Just before the pandemic, we were finishing a study examining the relationship between biological indicators of stress, perception of stress, life events, and lifestyle in UT undergrads. While it may have been easier to call it a day and move on, it occurred to our research team that re-engaging our study participants to better understand how these variables were being impacted by the COVID-19 pandemic could give us insights into the processes of psychological risk and resilience. We were able to pivot the study rapidly, deploy technology, and conduct virtual observations throughout the summer. Beyond the data that we’ve collected, this approach has given us insight into how to rapidly adapt methods to conduct “contactless” science, in which we collect information without face-to-face interaction. This is a skill that will likely serve us well as we launch into the next phase of Whole Communities–Whole Health.

For other ongoing studies, similar recruitment and study methods are now par for the course. Our Household Survey is now online, and we are learning more each day about the health and child development needs of Del Valle families. We’ve also launched a qualitative interview to assess how the COVID-19 pandemic has affected families. Through all these efforts, we are learning about communities and learning how to be resilient scientists ourselves.

Staying Together While We Are Apart

The current public health crisis is an ongoing threat to all. The risk of illness and death are real and visible. For families and children, COVID-19 brings with it obstacles to learning, socializing, maintaining work and finances and childcare. Being a parent myself, I am reminded every day of the challenges of trying to work from home while also meeting the intellectual, social, and emotional needs of a school-age child.

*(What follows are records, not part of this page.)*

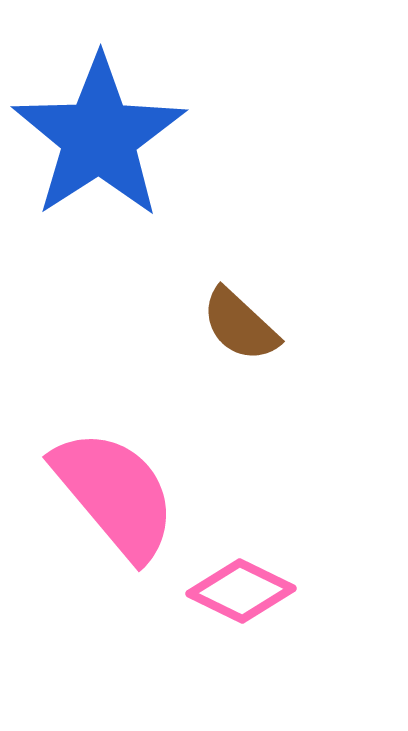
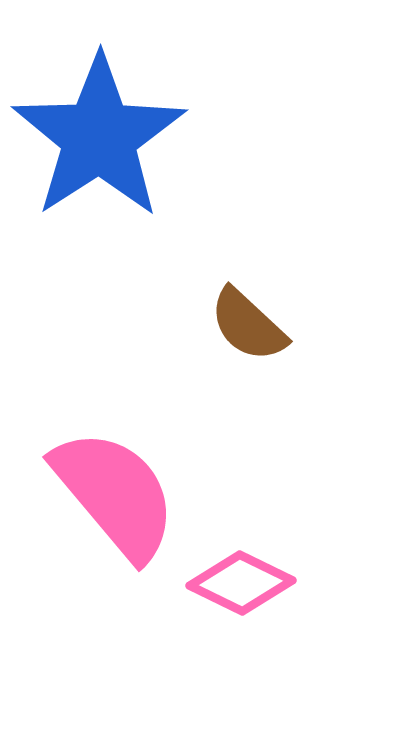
brown semicircle: moved 8 px right
pink diamond: moved 8 px up
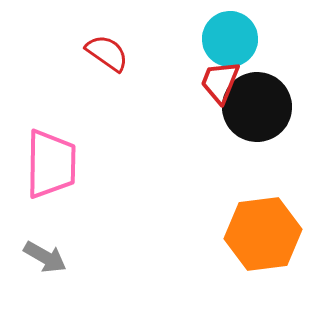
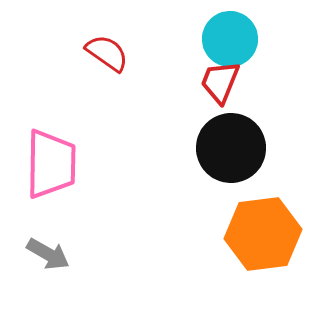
black circle: moved 26 px left, 41 px down
gray arrow: moved 3 px right, 3 px up
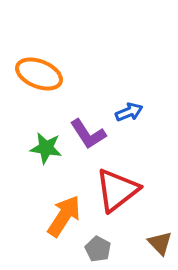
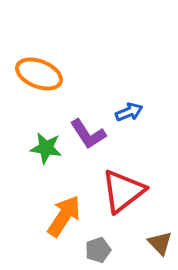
red triangle: moved 6 px right, 1 px down
gray pentagon: moved 1 px down; rotated 25 degrees clockwise
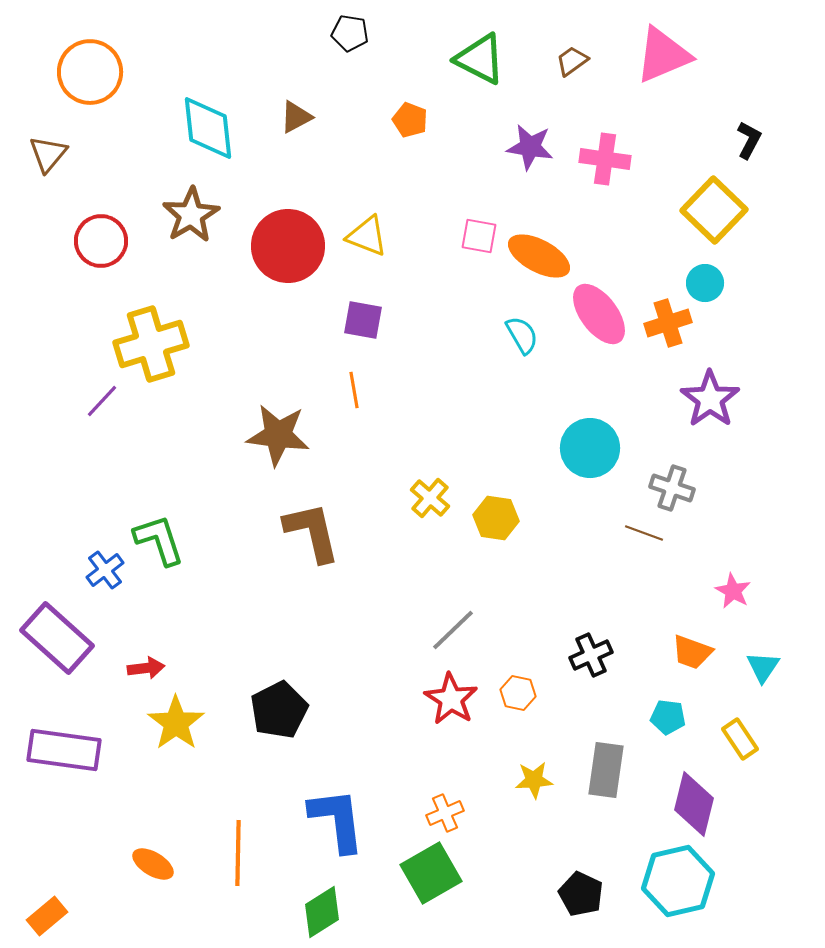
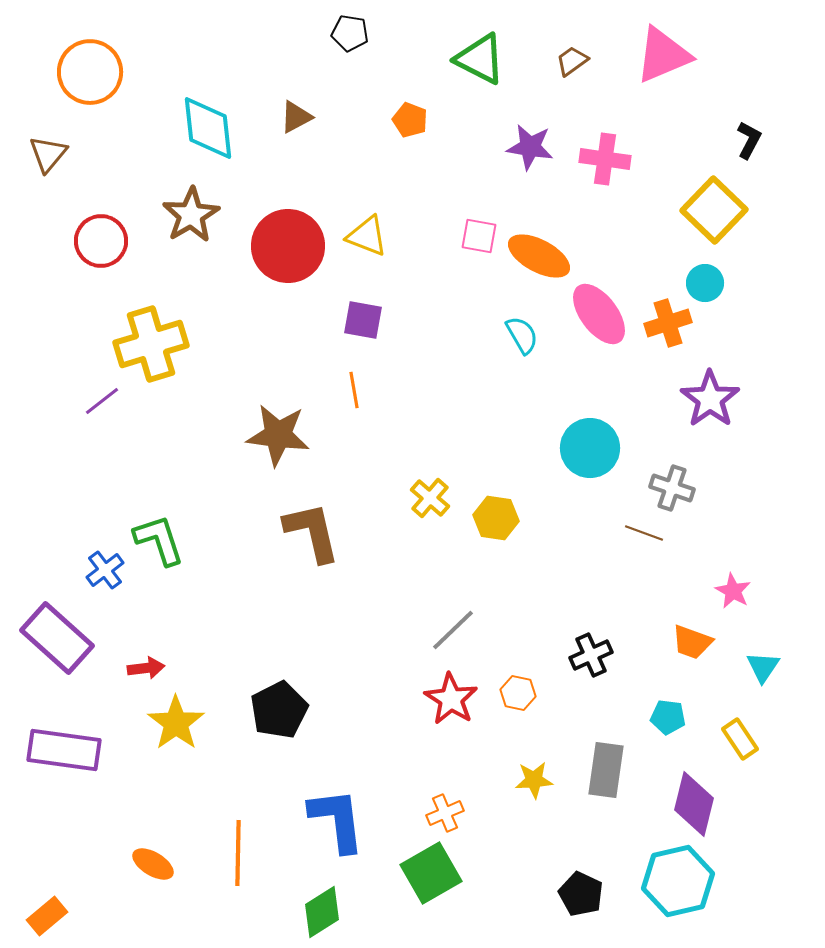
purple line at (102, 401): rotated 9 degrees clockwise
orange trapezoid at (692, 652): moved 10 px up
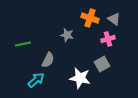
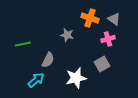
white star: moved 4 px left; rotated 25 degrees counterclockwise
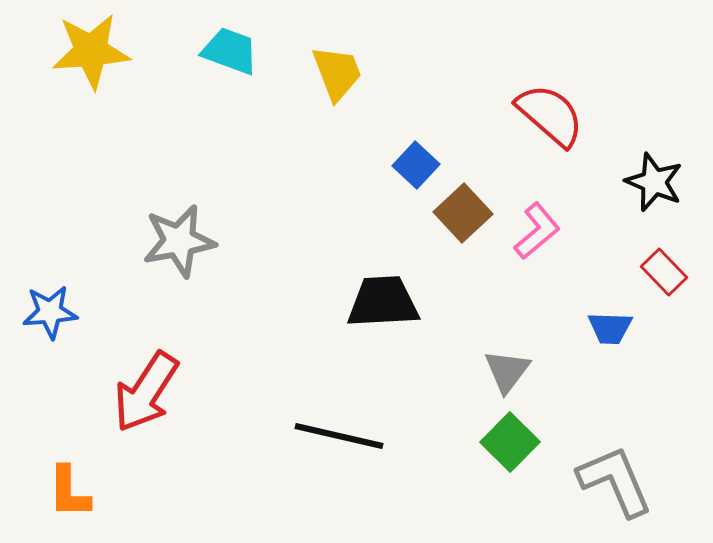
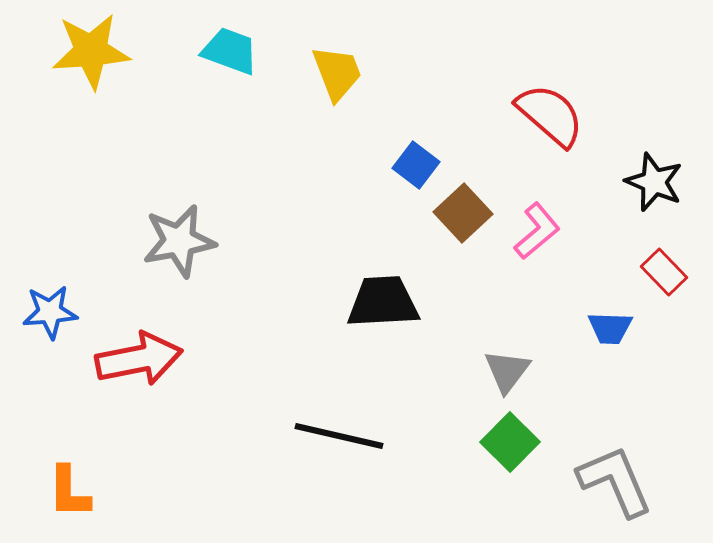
blue square: rotated 6 degrees counterclockwise
red arrow: moved 7 px left, 33 px up; rotated 134 degrees counterclockwise
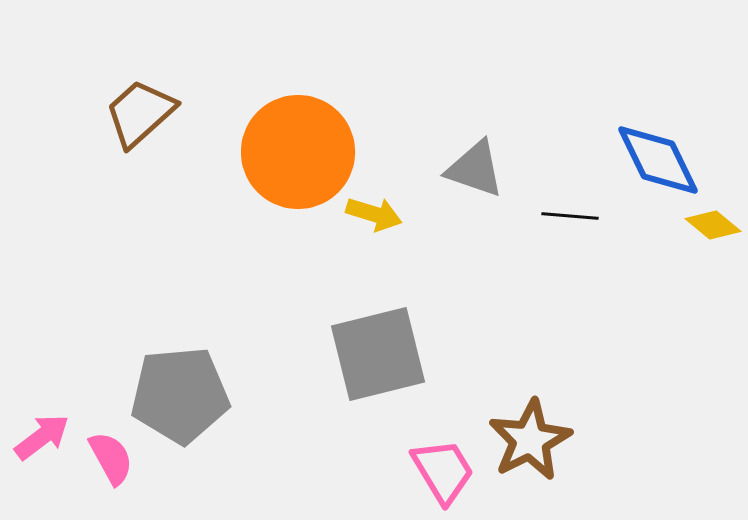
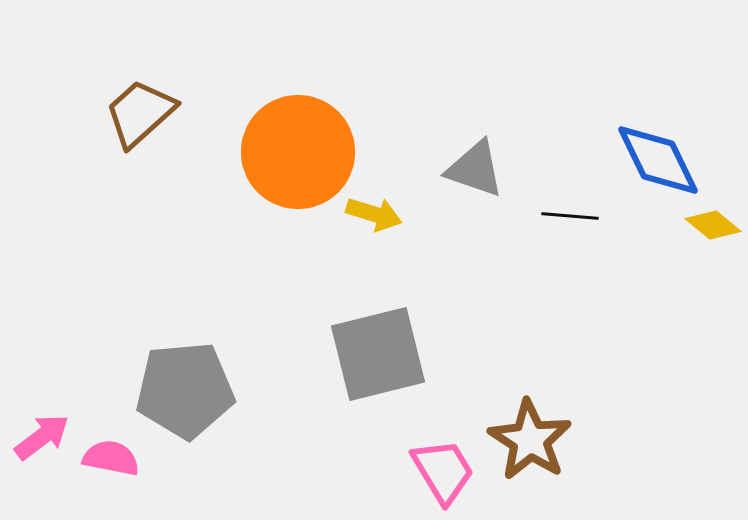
gray pentagon: moved 5 px right, 5 px up
brown star: rotated 12 degrees counterclockwise
pink semicircle: rotated 50 degrees counterclockwise
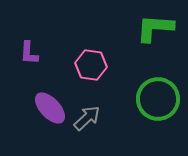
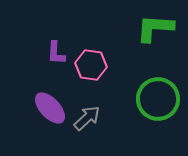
purple L-shape: moved 27 px right
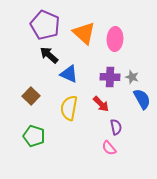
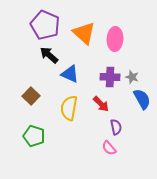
blue triangle: moved 1 px right
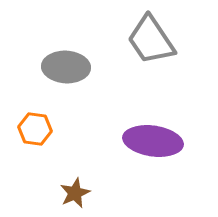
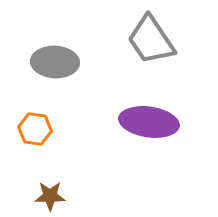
gray ellipse: moved 11 px left, 5 px up
purple ellipse: moved 4 px left, 19 px up
brown star: moved 25 px left, 3 px down; rotated 24 degrees clockwise
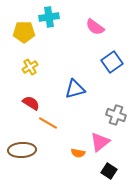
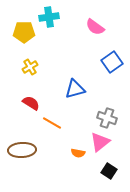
gray cross: moved 9 px left, 3 px down
orange line: moved 4 px right
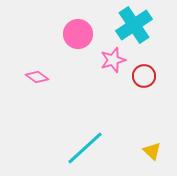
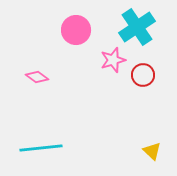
cyan cross: moved 3 px right, 2 px down
pink circle: moved 2 px left, 4 px up
red circle: moved 1 px left, 1 px up
cyan line: moved 44 px left; rotated 36 degrees clockwise
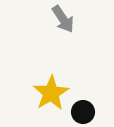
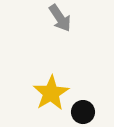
gray arrow: moved 3 px left, 1 px up
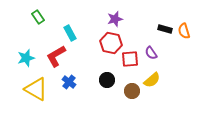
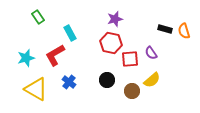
red L-shape: moved 1 px left, 1 px up
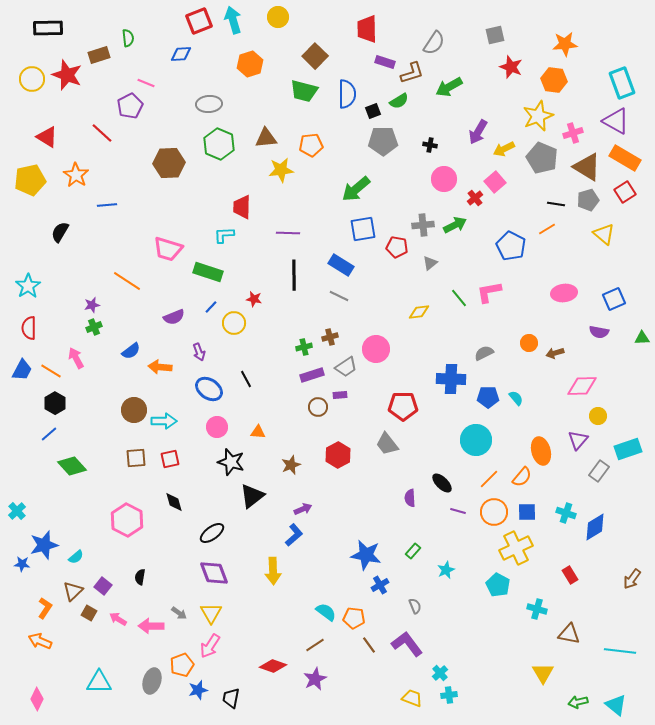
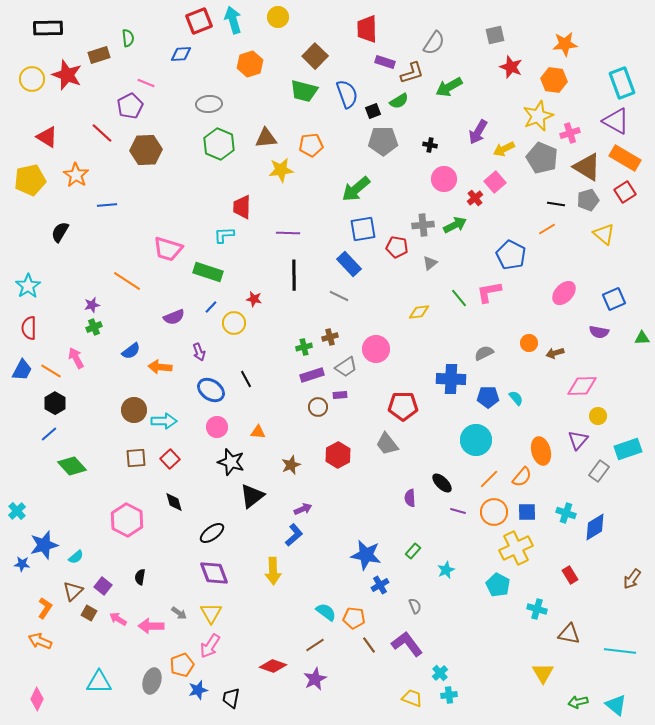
blue semicircle at (347, 94): rotated 20 degrees counterclockwise
pink cross at (573, 133): moved 3 px left
brown hexagon at (169, 163): moved 23 px left, 13 px up
blue pentagon at (511, 246): moved 9 px down
blue rectangle at (341, 265): moved 8 px right, 1 px up; rotated 15 degrees clockwise
pink ellipse at (564, 293): rotated 40 degrees counterclockwise
blue ellipse at (209, 389): moved 2 px right, 1 px down
red square at (170, 459): rotated 30 degrees counterclockwise
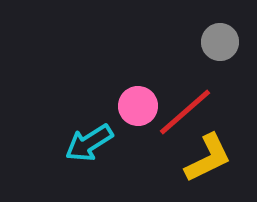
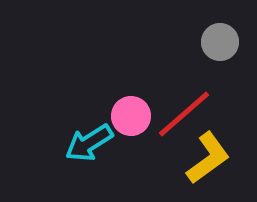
pink circle: moved 7 px left, 10 px down
red line: moved 1 px left, 2 px down
yellow L-shape: rotated 10 degrees counterclockwise
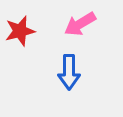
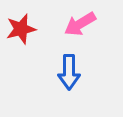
red star: moved 1 px right, 2 px up
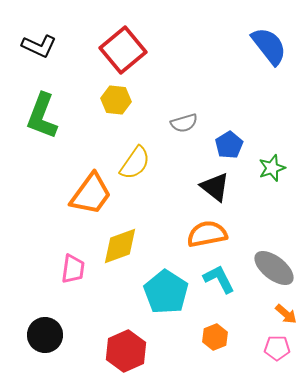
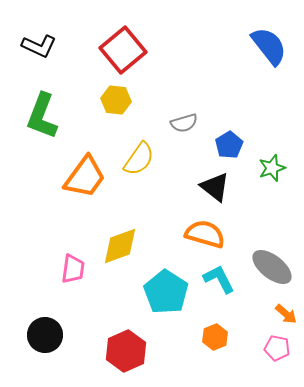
yellow semicircle: moved 4 px right, 4 px up
orange trapezoid: moved 6 px left, 17 px up
orange semicircle: moved 2 px left; rotated 27 degrees clockwise
gray ellipse: moved 2 px left, 1 px up
pink pentagon: rotated 10 degrees clockwise
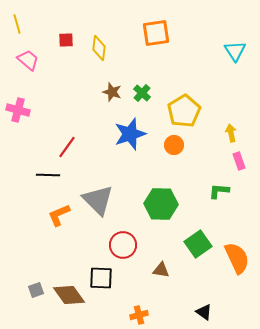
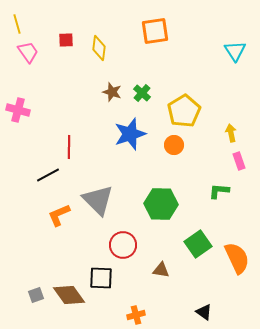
orange square: moved 1 px left, 2 px up
pink trapezoid: moved 8 px up; rotated 15 degrees clockwise
red line: moved 2 px right; rotated 35 degrees counterclockwise
black line: rotated 30 degrees counterclockwise
gray square: moved 5 px down
orange cross: moved 3 px left
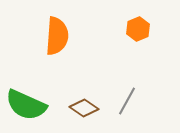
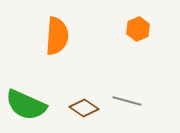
gray line: rotated 76 degrees clockwise
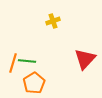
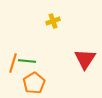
red triangle: rotated 10 degrees counterclockwise
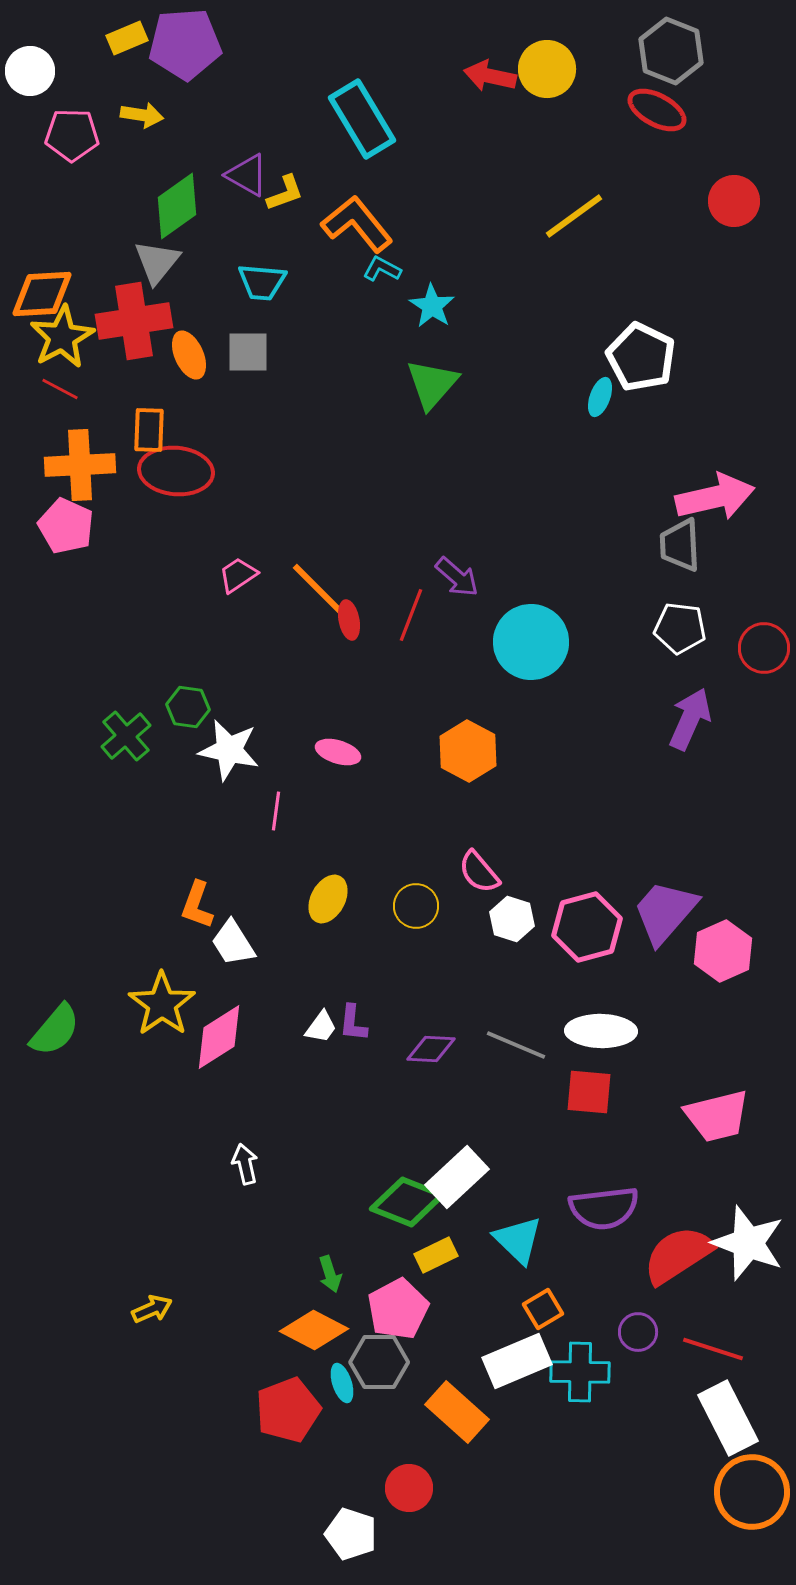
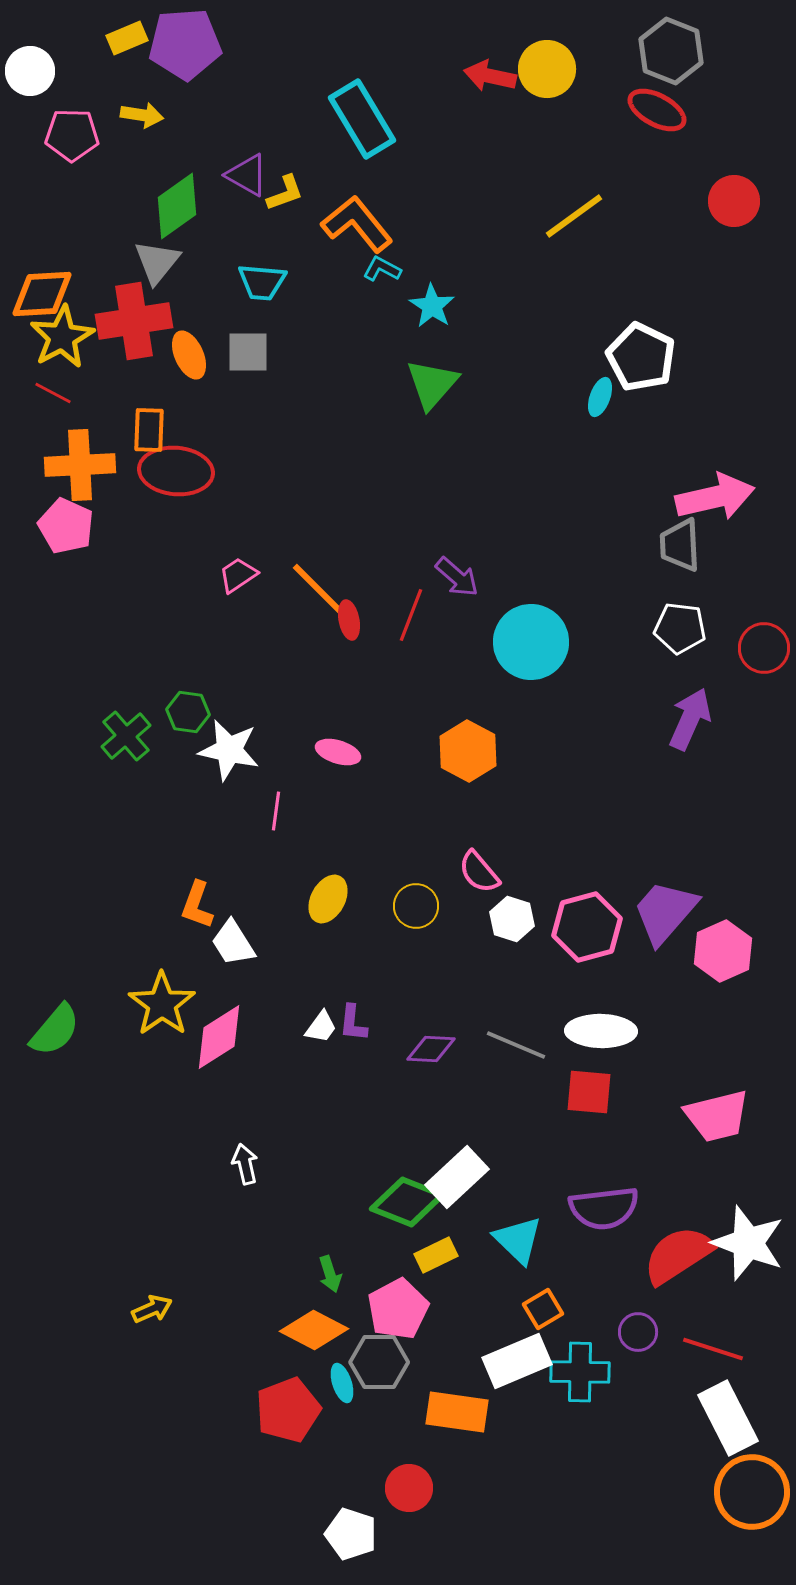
red line at (60, 389): moved 7 px left, 4 px down
green hexagon at (188, 707): moved 5 px down
orange rectangle at (457, 1412): rotated 34 degrees counterclockwise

Whole Communities–Whole Health has been engaging in efforts to support community needs through sharing resources focused on coping with stress, keeping families healthy and active, and keeping healthy homes. We developed both a new website and an “Ask a Scientist” portal to share our expertise on a broad range of topics related to COVID-19.

Working with Del Valle ISD, we distributed 2,460 activity bags to families to provide some fun and healthy activities to keep children engaged during the summer break. Thanks to our new Community Engagement Specialist, Shirene Garcia, this monumental effort was a great way for our team to connect to communities — keeping us together, even though we are apart.

The isolation that comes from efforts to keep everyone safe and healthy are not without costs, though. For many families in the Austin area and beyond, those costs are felt even more deeply due to a lack of access to the internet. With schools moving education online and the dependence on Wi-Fi for telemedicine and connection to loved ones near and far, the digital divide is highlighting inequities that persistently jeopardize the health and well-being of historically marginalized communities. Whole Communities–Whole Health has been active in discussions regarding internet access and how we can better leverage technology to keep all members of society connected with each other and with the services that are essential to everyday living in a pandemic and beyond.

Looking forward

A complex puzzle takes time to build. Whole Communities–Whole Health is entering a new phase of dynamic planning and partnership with communities that will help to position some important pieces of the puzzle on the board. However, we always need to be thinking of the pieces that might be missing. Understanding the sociocultural context of families and children requires consideration of racism, structural inequities, and the lapses in inclusiveness that are so salient in our times. As we forge ahead, we hope to broaden our perspectives and the diversity of our voices so that this initiative can meet the challenge of bridging the gap between science and advocacy.

About Frances Champagne

Frances Champagne, Ph.D, is a professor and the associate chair of the Department of Psychology at The University of Texas at Austin and chair of the Whole Communities–Whole Health Grand Challenge. Her research focuses on the epigenetic effects of environmental experiences on the brain and behavior.